To achieve the desired result, I would start by identifying what $S^{-1}$ (the inverse of $S$) is in a set notation:
$$S^{-1} = \{ (q, p) \in P \times P \mid \text{q is an ancestor of p}\}$$
We know that composition starts from the right side, in this case from $S^{-1}$ to $S$: we take the first element of each pair of the relation $S^{-1}$ and put it together with the second element of $S$, so the pairs would be from $(q, q)$, which does not make much sense, in my opinion, because it would mean:
$$S \circ S^{-1} = \{ (q, q) \in P \times P \mid \text{q is an ancestor of q} \}$$
which does not make so much sense.
Is this solution correct?
I have also a solution from some my classmates, and it's different from mine:
$$S \circ S^{−1} = \{ (p,n) \in P\times P \mid (\exists q \in P) pS^{−1}q \land qSn \}$$
$$S \circ S^{−1} = \{ (p,n) \in P\times P \mid \text{p and n have a common ancestor} \}$$
Their set notation is more complicate, but at the end it seems it makes more sense. Is this correct?

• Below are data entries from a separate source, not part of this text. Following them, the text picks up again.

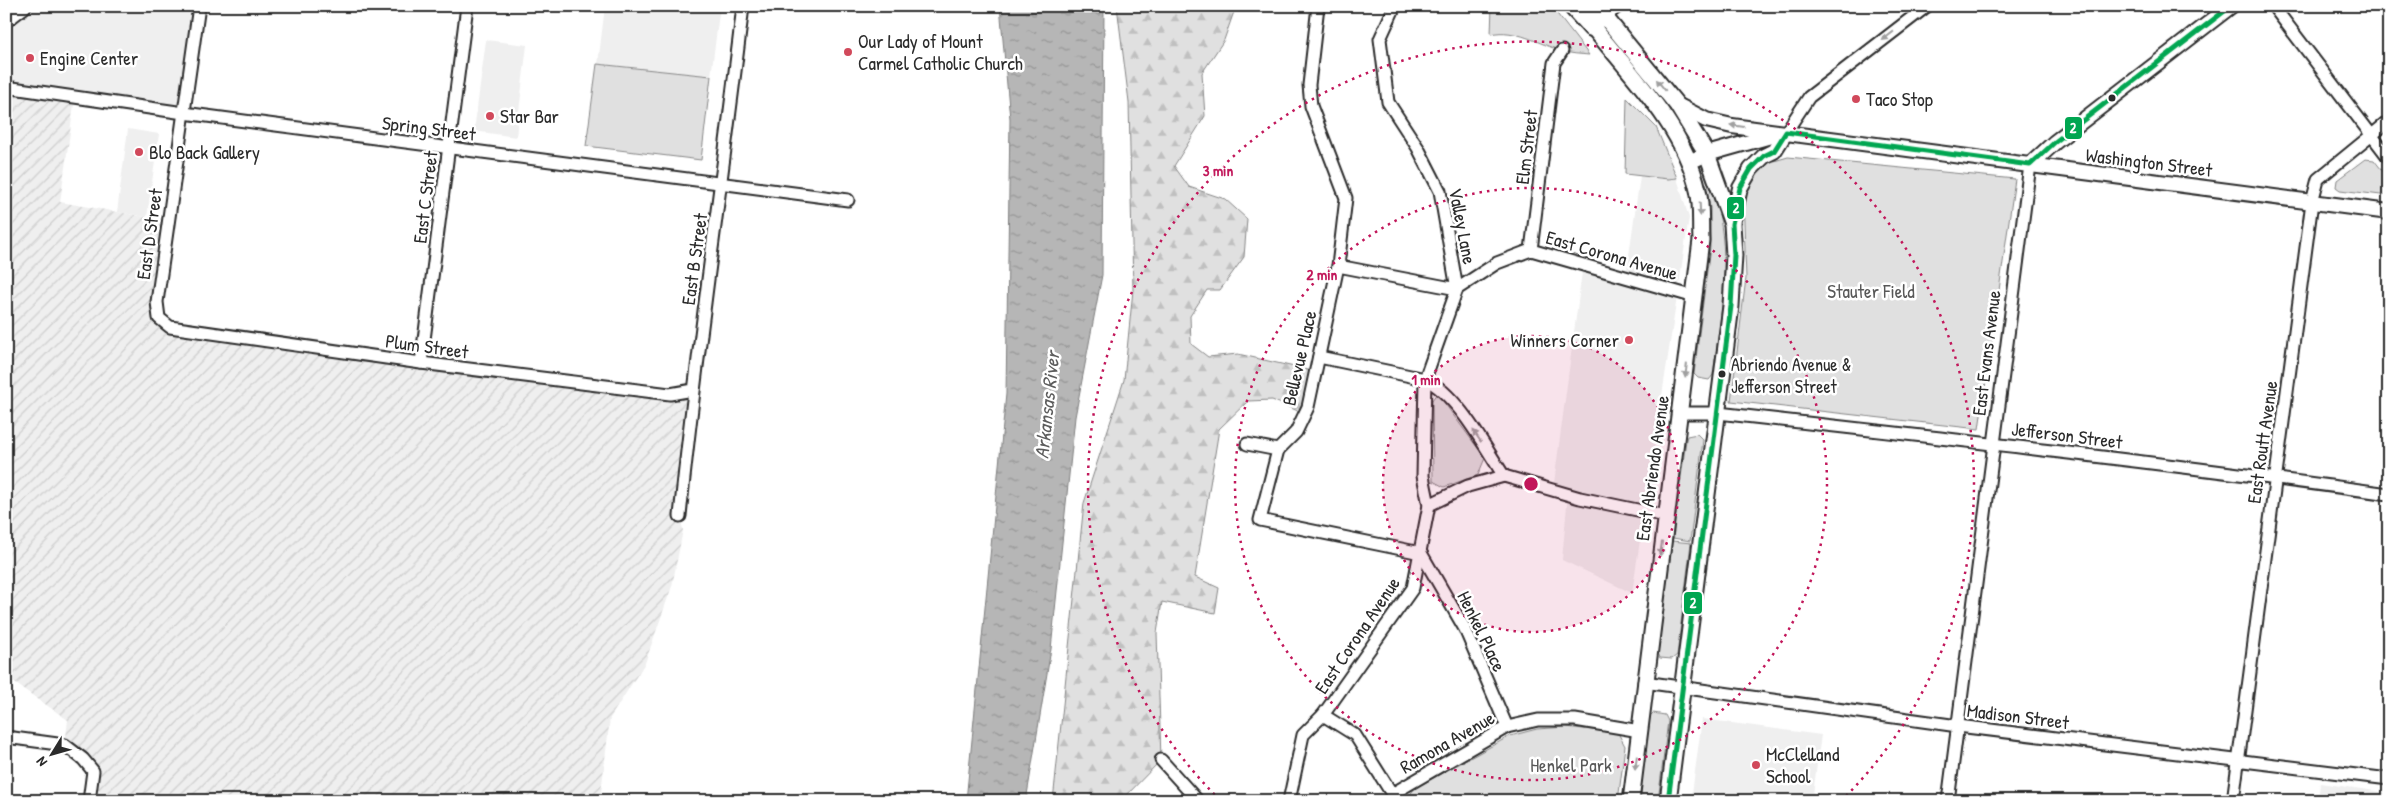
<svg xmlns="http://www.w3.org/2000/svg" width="2395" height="807" viewBox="0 0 2395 807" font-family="'Patrick Hand',sans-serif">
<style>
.built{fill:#efefef}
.industrial{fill:url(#industrial-furrows)}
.green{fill:#e0e0e0;stroke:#868686}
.forest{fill:url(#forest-firs);stroke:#868686}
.water{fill:url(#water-ripples);stroke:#7e7e7e}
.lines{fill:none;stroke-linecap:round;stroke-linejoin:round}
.minor-casing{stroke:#2b2b2b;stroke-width:15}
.tertiary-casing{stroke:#2b2b2b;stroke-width:18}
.secondary-casing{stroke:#2b2b2b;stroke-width:19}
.motorway-casing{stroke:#2b2b2b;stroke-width:24}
.minor{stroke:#fff;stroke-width:11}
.tertiary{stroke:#fff;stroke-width:14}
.secondary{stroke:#fff;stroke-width:15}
.motorway{stroke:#fff;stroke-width:20}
.bus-1-casing{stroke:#fff;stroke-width:9}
.bus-1{stroke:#00a651;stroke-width:5}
.oneway{fill:#a0a0a0}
.ring{fill:none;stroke:#c2185b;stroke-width:2.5;stroke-dasharray:2.5 5}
.poi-dot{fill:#d1495b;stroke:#fff;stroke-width:2}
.bus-dot{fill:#2b2b2b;stroke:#fff;stroke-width:2}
.labels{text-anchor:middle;stroke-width:5;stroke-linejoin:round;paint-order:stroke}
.bus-label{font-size:18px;fill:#2b2b2b;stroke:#fff;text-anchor:start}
.poi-label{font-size:19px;fill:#2b2b2b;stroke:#fff;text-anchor:start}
.street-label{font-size:19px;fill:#2b2b2b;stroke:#fff}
.park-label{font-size:19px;fill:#585858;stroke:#fff}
.water-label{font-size:20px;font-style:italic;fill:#5c5c5c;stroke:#fff}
.centre{fill:#c2185b;stroke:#fff;stroke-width:2.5}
.ring-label{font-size:15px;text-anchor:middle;font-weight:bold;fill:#c2185b;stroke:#fff;stroke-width:5;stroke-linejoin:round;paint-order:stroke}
.line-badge{stroke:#fff;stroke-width:2}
.badge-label{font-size:14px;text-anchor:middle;font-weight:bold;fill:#fff}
</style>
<defs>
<pattern id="industrial-furrows" width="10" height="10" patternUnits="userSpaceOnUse" patternTransform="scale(1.25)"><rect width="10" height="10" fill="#efefef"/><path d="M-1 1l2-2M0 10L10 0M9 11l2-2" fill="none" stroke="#cdcdcd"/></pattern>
<pattern id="forest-firs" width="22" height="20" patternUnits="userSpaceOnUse" patternTransform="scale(1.25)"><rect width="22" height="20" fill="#e0e0e0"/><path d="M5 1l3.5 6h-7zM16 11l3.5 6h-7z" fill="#c0c0c0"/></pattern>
<pattern id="water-ripples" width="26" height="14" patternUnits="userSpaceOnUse" patternTransform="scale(1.25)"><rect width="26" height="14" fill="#b6b6b6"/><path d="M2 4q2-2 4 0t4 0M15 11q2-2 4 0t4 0" fill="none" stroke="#949494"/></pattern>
</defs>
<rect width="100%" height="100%" fill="#fff"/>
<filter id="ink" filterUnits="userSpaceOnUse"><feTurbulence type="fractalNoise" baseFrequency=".02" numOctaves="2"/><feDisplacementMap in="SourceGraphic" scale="10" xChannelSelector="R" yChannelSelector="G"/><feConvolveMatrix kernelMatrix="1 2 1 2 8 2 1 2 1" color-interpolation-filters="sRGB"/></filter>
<g filter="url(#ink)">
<g class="built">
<path d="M6,6h193l-15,107 -178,-27z"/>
<path d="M605,6h115l-9,70 -113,-12z"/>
<path d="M486,40l41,5 -11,92 -42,-6z"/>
<path d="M128,129l31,5 -12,83 -30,-5z"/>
<path d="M1640,176l28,3 9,-1 12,40 -57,375 -70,-33 6,-65 -15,-4 30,-227 43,13z"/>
<path d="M1702,719l119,16 -8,59 11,2 -1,5h-132z"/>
<path d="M2320,783l69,10v8h-71z"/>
</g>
<path class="industrial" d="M6,87l69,10 -15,105 109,19 -12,81 13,25 500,67 23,-4 -13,126 3,14 -11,56 -27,77 -35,55 -10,83h-511l4,-30 -28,-26 3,-25 -62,-43z"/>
<g class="green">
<path d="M1492,6h59l38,49c-9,-1 -19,-1 -27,-4 -23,-7 -47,-23 -71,-17z"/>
<path d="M597,64l114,12 -10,84 -115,-14z"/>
<path d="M1627,98l29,29 21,51 -9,1 -43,-5z"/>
<path d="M1788,157l227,22 -36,250 -248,-28 15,-123 -3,-81 7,-16 14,-17z"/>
<path d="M2365,159l9,1 15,19v17l-49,-6 -4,-3 1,-7z"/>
<path d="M1709,183l1,4 2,-1c21,67 10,121 1,189l-4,5 -11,-2 -4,-4 16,-127v-39l-4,-24z"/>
<path d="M1437,393l48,65 -7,17 -34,12 -11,-6 -1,-81z"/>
<path d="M1697,434l6,6 -13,101 -17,-3 13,-98 1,-4z"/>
<path d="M1672,541l19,2 -14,112 -5,4 -12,-1 -2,-5z"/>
<path d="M1653,713l12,2 3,6 -10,80h-20l11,-84z"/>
<path d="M1566,727l52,6 7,13 -7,55h-213l10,-13 95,-52 27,-7z"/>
</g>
<path class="forest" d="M1117,6h119l-12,34 -22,33 3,43 -31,50 15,21 36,12 22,20 -3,38 -24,33h-13l-17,26 1,28 17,13 30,-3 78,18 -11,42 -33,-14 -24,1 -29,28 -24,148 24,11 -4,25 -53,-11 -5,31 4,127 -40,41h-68l31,-298 40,-123 9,-90 -4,-188z"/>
<path class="water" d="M1000,6h104l-2,269 -27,142 -24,232 -25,152h-60l40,-407 4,-275z"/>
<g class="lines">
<defs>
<g id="minor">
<path d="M199,6l-42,296 2,16 11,9 251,36 249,31 23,-4"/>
<path d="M1318,6l-9,79 2,21 35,92 -8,68 -30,141 -12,25 -18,18 -18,70 161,33 44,76 42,98"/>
<path d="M2273,6l116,152"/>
<path d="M1601,19l18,-13"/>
<path d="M6,87l178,26 664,87"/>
<path d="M1786,132l23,-35 118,-91"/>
<path d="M1531,250l23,-187 8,-12"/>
<path d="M1338,266l119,23 -17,-98 -22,-43 -30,-46 -8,-63 15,-33"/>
<path d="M1319,357l106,22c33,16 59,67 79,97"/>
<path d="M421,363l46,-357"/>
<path d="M1681,413h37c224,25 448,50 671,81"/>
<path d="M1247,444l31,6"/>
<path d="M1429,505l39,-19 36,-10 76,22 86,18"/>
<path d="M680,516c17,-170 43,-340 63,-510"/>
<path d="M1644,682l314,44 431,53"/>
<path d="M1323,715l32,20 37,59v5"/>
<path d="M6,737l59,8 18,14 10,12 -4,30"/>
<path d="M1161,760l37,41"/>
<path d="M1392,794l115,-67 31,-7h37l65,11"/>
<path d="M1289,801l14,-66 20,-20 90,-127 16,-83 -6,-29 2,-97 32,-90 40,-26 34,-13 164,47"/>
<path d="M1948,801l82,-636"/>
<path d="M2233,801l79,-599 6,-23 71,-58"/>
</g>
<g id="tertiary">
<path d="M1677,105l29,15 26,6 657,86"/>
<path d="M1689,162l18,-8 71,-20"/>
<path d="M2030,165l25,-23 176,-136"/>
<path d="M1732,224l8,-36 11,-19 13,-13 10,-5 12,-19"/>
</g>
<g id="secondary">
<path d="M1605,17l72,88 30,49 25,70 2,31 -3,51 -63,495"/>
<path d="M6,19l17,-13"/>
<path d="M1592,26c39,49 92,101 106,164 4,16 2,34 3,50l-70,561"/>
</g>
<g id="motorway">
<path d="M1574,6l18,20"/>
<path d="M1598,6l7,11"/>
</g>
</defs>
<use href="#minor" class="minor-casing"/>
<use href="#tertiary" class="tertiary-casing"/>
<use href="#secondary" class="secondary-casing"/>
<use href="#motorway" class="motorway-casing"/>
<use href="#minor" class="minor"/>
<use href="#tertiary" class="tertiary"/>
<use href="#secondary" class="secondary"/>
<use href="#motorway" class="motorway"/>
<defs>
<path id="bus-1" d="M1668,801l63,-495 3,-51 -2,-31 8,-36 11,-19 13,-13 10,-5 12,-19 244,33 25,-23 176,-136"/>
</defs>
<use href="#bus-1" class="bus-1-casing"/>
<use href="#bus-1" class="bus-1"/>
</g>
<defs><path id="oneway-solid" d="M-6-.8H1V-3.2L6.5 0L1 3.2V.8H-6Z" transform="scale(1.25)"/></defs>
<g class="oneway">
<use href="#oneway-solid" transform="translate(1888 36) rotate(142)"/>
<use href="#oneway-solid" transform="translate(1661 85) rotate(-129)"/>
<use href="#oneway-solid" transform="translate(1737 126) rotate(-172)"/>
<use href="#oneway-solid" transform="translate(1700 209) rotate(87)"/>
<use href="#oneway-solid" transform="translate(1686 371) rotate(97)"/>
<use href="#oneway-solid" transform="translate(1477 436) rotate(-124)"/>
<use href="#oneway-solid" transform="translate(1661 549) rotate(98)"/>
<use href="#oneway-solid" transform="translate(1636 763) rotate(97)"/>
</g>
</g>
<circle cx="1531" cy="484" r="148" fill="#c2185b" fill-opacity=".12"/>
<g class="ring">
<circle cx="1531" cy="484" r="148"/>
<circle cx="1531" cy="484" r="296"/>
<path d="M1220 800A443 443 0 1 1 1842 800"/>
</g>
<g class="poi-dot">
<circle cx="848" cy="52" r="5"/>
<circle cx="30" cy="58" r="5"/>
<circle cx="1856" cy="99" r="5"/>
<circle cx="490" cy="116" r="5"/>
<circle cx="139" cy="152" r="5"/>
<circle cx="1629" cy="340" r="5"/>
<circle cx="1756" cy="765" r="5"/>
</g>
<g class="bus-dot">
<circle cx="2112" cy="98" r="4.5"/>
<circle cx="1722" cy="374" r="4.5"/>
</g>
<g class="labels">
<g class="bus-label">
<text x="1731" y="371">Abriendo Avenue &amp;<tspan x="1731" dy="22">Jefferson Street</tspan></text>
</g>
<g class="poi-label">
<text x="858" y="48">Our Lady of Mount<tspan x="858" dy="22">Carmel Catholic Church</tspan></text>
<text x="40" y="65">Engine Center</text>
<text x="1866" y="106">Taco Stop</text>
<text x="500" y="123">Star Bar</text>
<text x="149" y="159">Blo Back Gallery</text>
<text x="1619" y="347" text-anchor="end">Winners Corner</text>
<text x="1766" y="761">McClelland<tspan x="1766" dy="22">School</tspan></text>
</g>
<g class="street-label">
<text transform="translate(429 128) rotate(7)" y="7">Spring Street</text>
<text transform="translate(1526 147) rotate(-83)" y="7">Elm Street</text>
<text transform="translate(2149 162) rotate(7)" y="7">Washington Street</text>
<text transform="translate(425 197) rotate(-83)" y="7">East C Street</text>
<text transform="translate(1463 226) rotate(79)" y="7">Valley Lane</text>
<text transform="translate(149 234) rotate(-82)" y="7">East D Street</text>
<text transform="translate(1612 255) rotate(16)" y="7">East Corona Avenue</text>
<text transform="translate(694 259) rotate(-82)" y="7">East B Street</text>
<text transform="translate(427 346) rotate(8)" y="7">Plum Street</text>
<text transform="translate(1986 353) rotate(-83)" y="7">East Evans Avenue</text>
<text transform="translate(1299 358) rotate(-77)" y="7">Bellevue Place</text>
<text transform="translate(2067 435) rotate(7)" y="7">Jefferson Street</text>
<text transform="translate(2262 442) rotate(-82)" y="7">East Routt Avenue</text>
<text transform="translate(1652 468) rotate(-82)" y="7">East Abriendo Avenue</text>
<text transform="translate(1482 631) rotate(64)" y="7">Henkel Place</text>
<text transform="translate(1357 635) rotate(-56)" y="7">East Corona Avenue</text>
<text transform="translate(2018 716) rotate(7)" y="7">Madison Street</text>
<text transform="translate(1447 742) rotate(-30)" y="7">Ramona Avenue</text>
</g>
<g class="park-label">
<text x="1871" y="298">Stauter Field</text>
<text x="1571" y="772">Henkel Park</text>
</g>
<g class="water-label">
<text transform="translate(1047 405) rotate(-84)" y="7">Arkansas River</text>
</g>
</g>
<circle cx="1531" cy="484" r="8" class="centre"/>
<g class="ring-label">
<text x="1218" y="176">3 min</text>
<text x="1322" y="280">2 min</text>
<text x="1426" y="385">1 min</text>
</g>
<g class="line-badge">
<rect x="2064" y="116" width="19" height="24" rx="5" fill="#00a651"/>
<rect x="1726" y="196" width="19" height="24" rx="5" fill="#00a651"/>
<rect x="1683" y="591" width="20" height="24" rx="5" fill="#00a651"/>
</g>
<g class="badge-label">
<text x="2073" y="133">2</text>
<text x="1736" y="213">2</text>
<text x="1693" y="608">2</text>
</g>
<rect width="2395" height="807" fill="none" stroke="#fff" stroke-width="25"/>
<rect x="12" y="12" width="2370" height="782" fill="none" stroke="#2b2b2b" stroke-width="2" filter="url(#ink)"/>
<g transform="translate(52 754) rotate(233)" stroke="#ffffff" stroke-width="4" paint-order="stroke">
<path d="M0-4L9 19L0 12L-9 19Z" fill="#2b2b2b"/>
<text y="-8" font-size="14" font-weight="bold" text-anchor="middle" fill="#2b2b2b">N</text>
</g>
</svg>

Relation composition is defined so that
$$a\,(S\circ R)\,b\iff\exists c:(a\,R\,c\wedge c\,S\,b).$$
And converse is defined so that $a\,R^{-1}\,b\iff b\,R\,a$. Applying this to your example, we have:
$$p\,S\circ S^{-1}\,q\iff\exists n:(p\,S^{-1}\,n\wedge n\,S\,q)\iff\exists n:(n\,S\,p\wedge n\,S\,q).$$
Applying the interpretation that $p\,S\,q$ means that $p$ is an ancestor of $q$, we read this as "$p\,S\circ S^{-1}\,q\iff$ there is an $n$ such that $n$ is an ancestor of $p$ and $n$ is an ancestor of $q$", or more briefly as "$p$ and $q$ have a common ancestor". Thus your friend's solution is correct.